Chiu Kuo-cheng told reporters ahead of a parliamentary hearing that the island possessed the necessary countermeasures to withstand Beijing’s “gray-zone” war of attrition involving all measures short of armed conflict.
His comments came after Taiwan’s air force scrambled interceptors to head off 27 People’s Liberation Army (PLA) aircraft in its surrounding skies on Sunday. The fleet included J-10, J-11 and J-16 fighter aircraft as well as H-6 nuclear-capable bombers. It also marked the first appearance of a Y-20 refueling tanker, which traveled from the southwest to the southeast of the island.
Taiwan’s defense chief said the current state of affairs with regard to the PLA were “particularly severe—it almost never stops.” “The aim, invariably, is to slowly wear [us] out,” he added.
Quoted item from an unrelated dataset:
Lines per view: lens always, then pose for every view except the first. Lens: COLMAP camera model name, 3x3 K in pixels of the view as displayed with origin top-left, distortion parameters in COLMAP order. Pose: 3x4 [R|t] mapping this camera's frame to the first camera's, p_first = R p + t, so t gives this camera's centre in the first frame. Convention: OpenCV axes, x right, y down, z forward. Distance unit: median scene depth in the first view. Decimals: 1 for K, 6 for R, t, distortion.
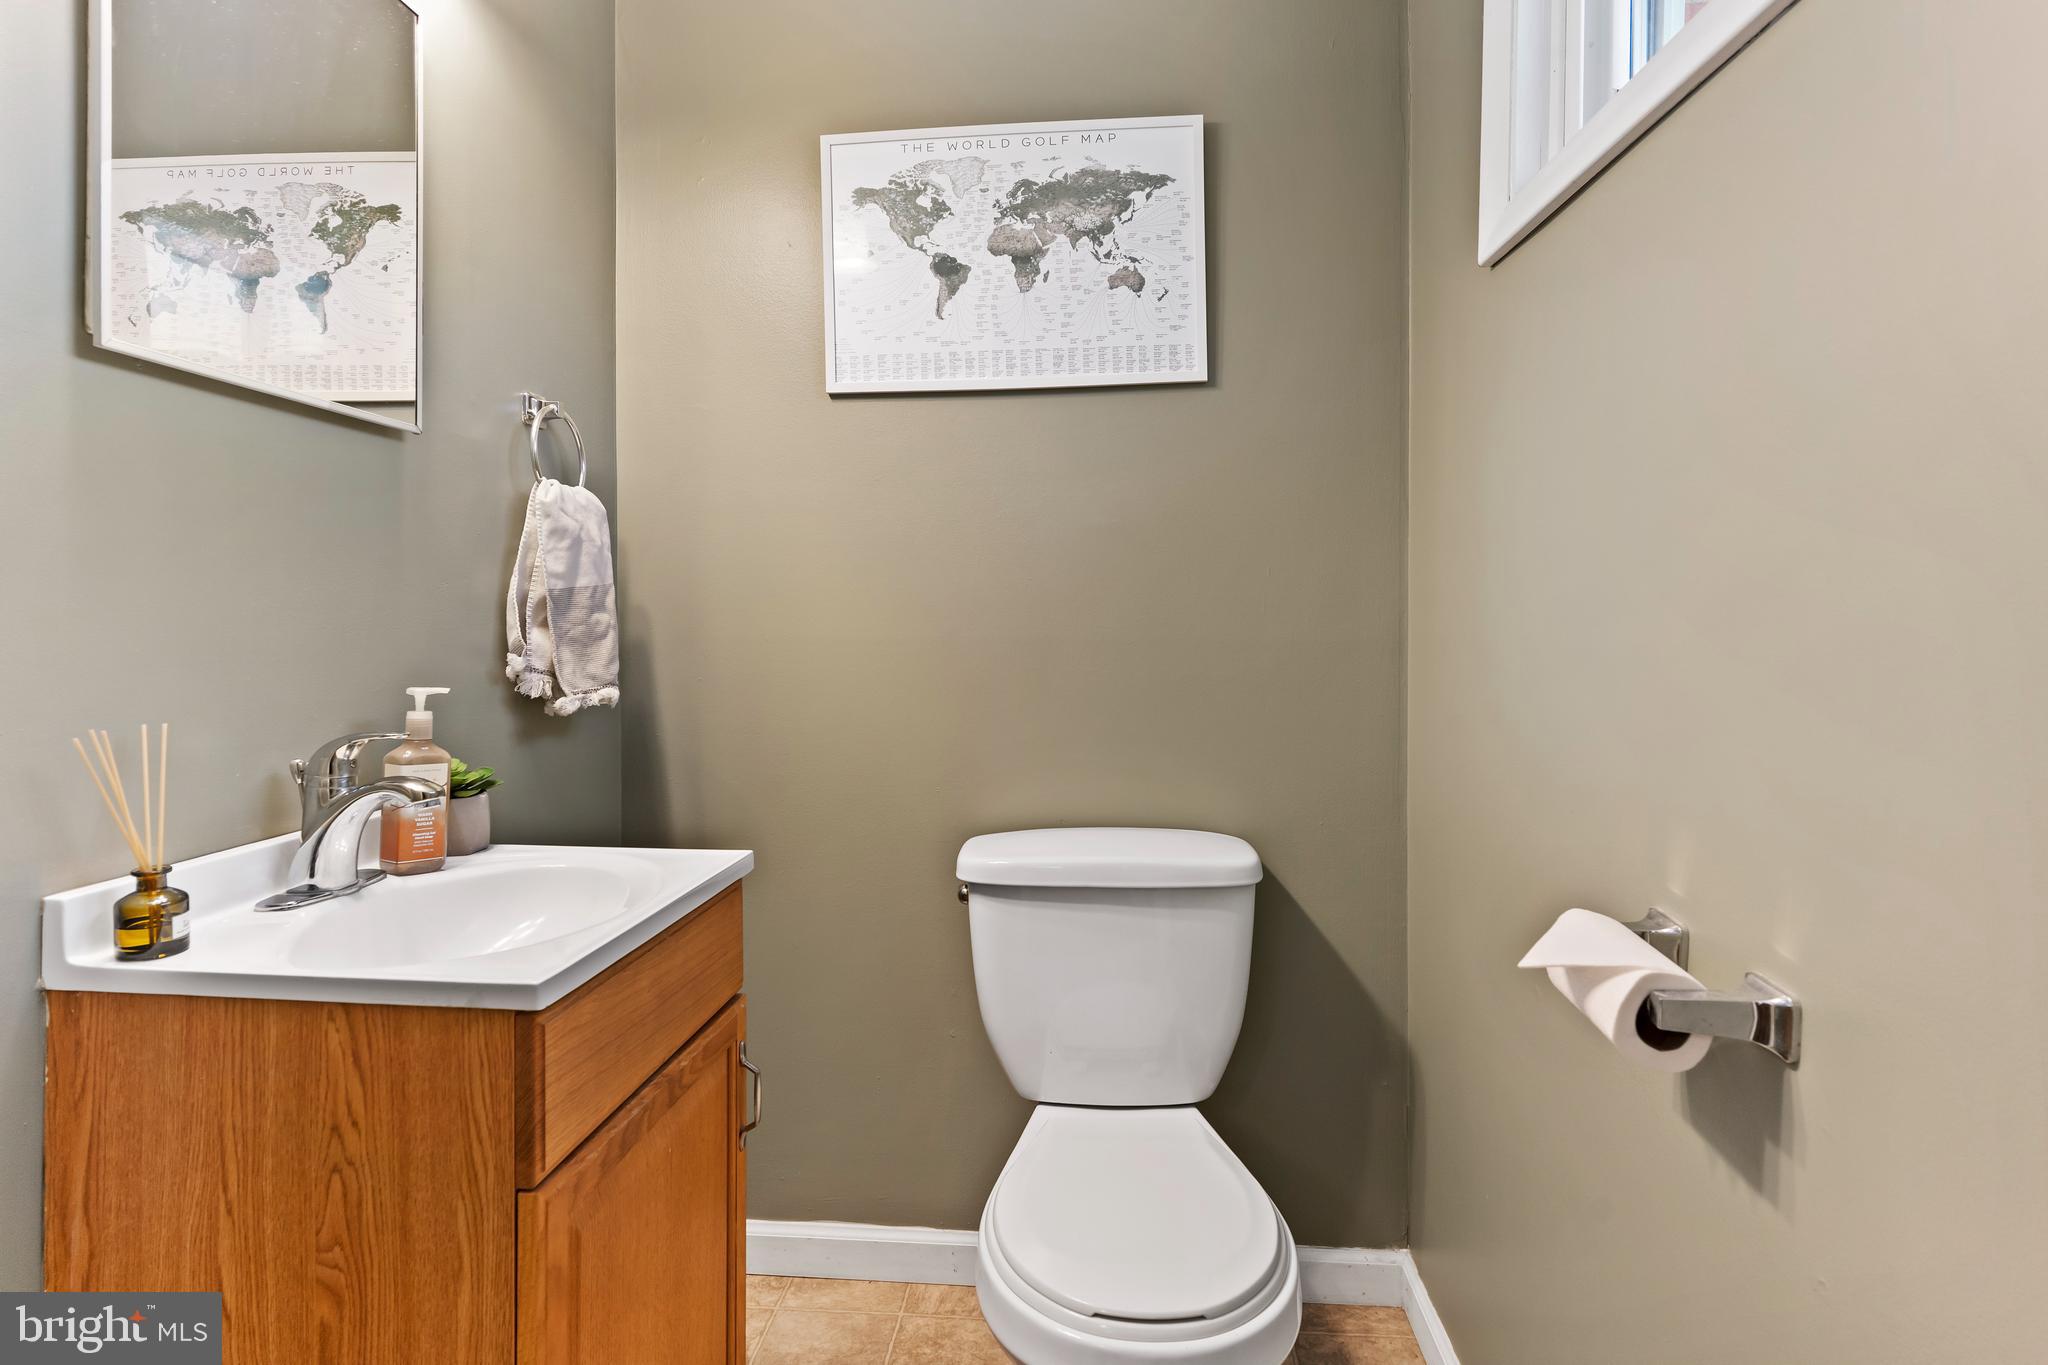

“They want to demonstrate they have this capability,” Chiu said. “Our armed forces are demonstrating […] we have the capacity to counter it.”
Taipei has reported increasingly regular PLA sorties into the southwest corner of its ADIZ, a type of self-declared airspace that extends beyond territorial boundaries, used for the identification of approaching civilian and military aircraft. Neighboring China, Japan and South Korea all have established their own ADIZs, which are not regulated under international law.
Taiwan’s Defense Ministry began publicly reporting ADIZ incursions in September 2020, before revealing that there had been around 380 PLA sorties throughout the whole of last year. Taiwan does not report the equally frequent U.S. Navy and U.S. Air Force aircraft that appear daily in its surrounding skies—mostly for the purposes of conducting reconnaissance on Chinese forces.
With Taiwan reporting an additional four ADIZ intrusions on Tuesday, November closes as the second-busiest month on record with 168 Chinese military flights. Analysis of publicly available data shows there have been 886 PLA sorties this year—more than double 2020’s figure—and 1,056 flights since records began last September.
Asked on Monday about the recent spike in Chinese military activity, Taiwanese Foreign Minister Joseph Wu told lawmakers: “We will never bow to the Chinese pressure. Never. Never. Never.”
The administration of President Joe Biden, and former President Donald Trump before him, have quietly signaled military support for Taiwan in their own way. In the final year of the Trump administration, U.S. Navy destroyers made 13 passages through the Taiwan Strait, drawing sharp condemnation from China each time.
The Biden administration has sanctioned 11 Taiwan Strait transits this year, most recently by the Arleigh Burke-class guided-missile destroyer USS Milius last week, just days after Biden’s 3.5-hour summit with Chinese leader Xi Jinping.